In the real world that is probably true, but on the "what is your cleaning procedure" threads here on HBT, there is usually stuff as found in this thread. People with 10 step cleaning regiments. If you have a 10 step cleaning regiment, you have way more time on your hands than I!
While I'll agree that some folks go above and beyond what's necessary, I think it's beverage suicide to skimp. For me personally, I have no problem in taking an extra 10-15 minutes to clean something if it means there's a substantially less chance that the 4-5 hours of work, plus $40-50 worth of ingredients that goes into brewing up a 10 gallon batch goes down the drain. I mean, the point of it all is to brew the best beer possible, and taking the time to avoid infection is a key part of that.

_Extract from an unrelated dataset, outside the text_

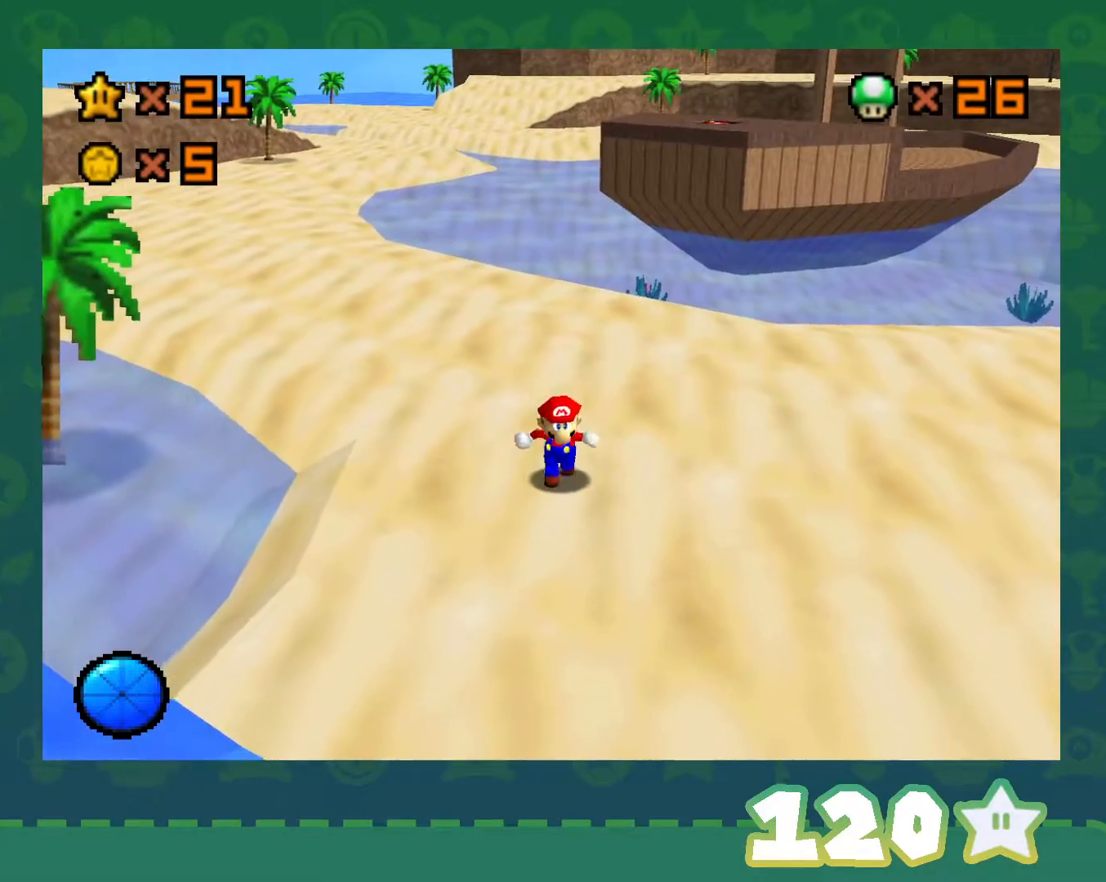
{"buttons": [], "left_stick": "up-left", "events": [[83, "left_stick", "down-left"], [283, "left_stick", "up-left"]]}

If I had a nickel for every time I've heard "it tasted fine when I kegged it a couple of weeks ago, now it's got a weird off flavor".
It just happened to me recently. Did a 10 gallon batch of IPA, everything went fine, then kegged it. Gave one keg to a friend, kept the other for myself, and while his tastes exactly where it should be, mine just tastes... wrong. Not infected, not sour, not ruined, just... wrong. And the absolute ONLY thing I can think of that happened was that my keg wasn't adequately cleaned.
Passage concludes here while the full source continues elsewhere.